Weather & Snow Characteristics
Please provide details to help us determine the weather and snowpack during the time this observation took place.
Weather

Partly sunny skies, quickly became mostly cloudy. No snow. Temperatures in the mid 20s F increasing to near 30F as the day progressed. Road level to mid alpine was calm with no real wind, as we gained the ridge and approached the summit there were light winds out of the South.

Snow surface

@1300' - 1" of new snow over 4-5" of settled powder

@2600' - Lightly wind blown still soft

@3000' - Thin wind skin beginning to form, still soft

On steeper sun exposed features, like the edges of the skin track, a sun crust was beginning to form.

Snowpack

Rain crust present under ~6+ inches of snow. Crust becomes unsupportable around 1800'. By 2300' the crust was gone.

Height of snow at 1300' was ~3', Height of snow at 1800' was ~4', 2500' and above snow depth was variable due to wind effect.

Pit @ 3300', SW aspect, 20 degree slope, HS: 135cm.
15cm of fist hard wind blown snow at the top. This was over a 33cm thick wind slab. This wind slab sits above a thin layer of 4 finger hardness 2-3mm advanced facets. Tests yielded CT19 and ECTN19 at this layer of advanced facets.
Snow depth along the ridgeline was highly variable due to heavy winds during past storms, most recently the Valentines Day storm cycle.

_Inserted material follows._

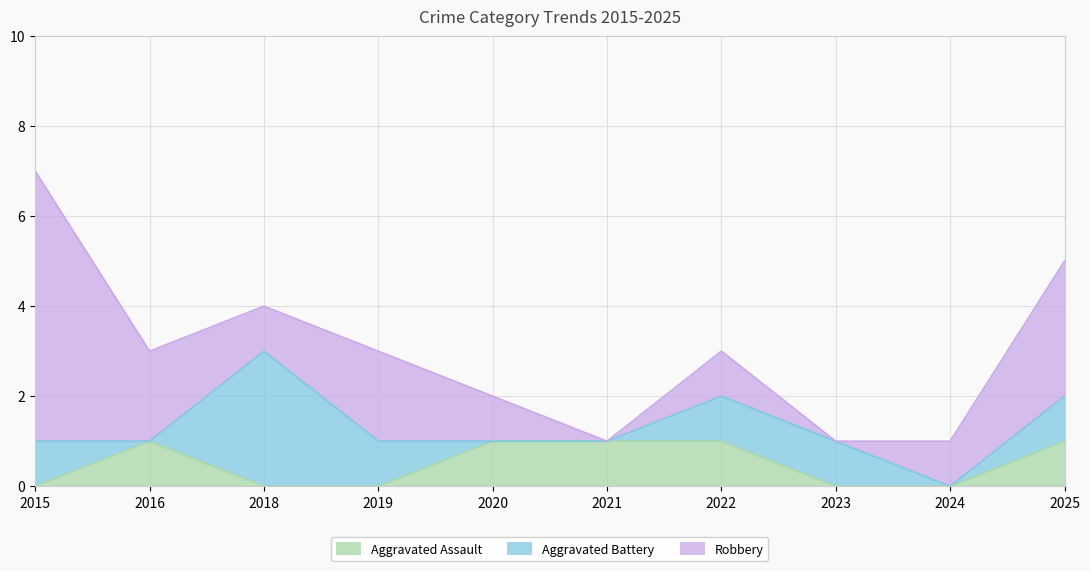

Reading left to right, extract all data points from this chart.

Aggravated Assault: 2015=0	2016=1	2018=0	2019=0	2020=1	2021=1	2022=1	2023=0	2024=0	2025=1
Aggravated Battery: 2015=1	2016=0	2018=3	2019=1	2020=0	2021=0	2022=1	2023=1	2024=0	2025=1
Robbery: 2015=6	2016=2	2018=1	2019=2	2020=1	2021=0	2022=1	2023=0	2024=1	2025=3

Pit @ 2400', NW aspect, 25 degree slope, HS:130cm.
Small surface hoar crystals (1-2mm) growing at the surface. Buried surface hoar present 45cm down from the surface. 3+mm depth hoar present at the ground.
The snowpack at this elevation still has very poor structure. There is currently 85cm of cohesive snow sitting above a rotten faceted lower snowpack.
Tests yielded CT21 & ECTP21 on the buried surface hoar 45cm down from the surface.Tests also yielded CT21, CT24, ECTP25 115cm down from the surface, this failure was within the rotten lower snowpack.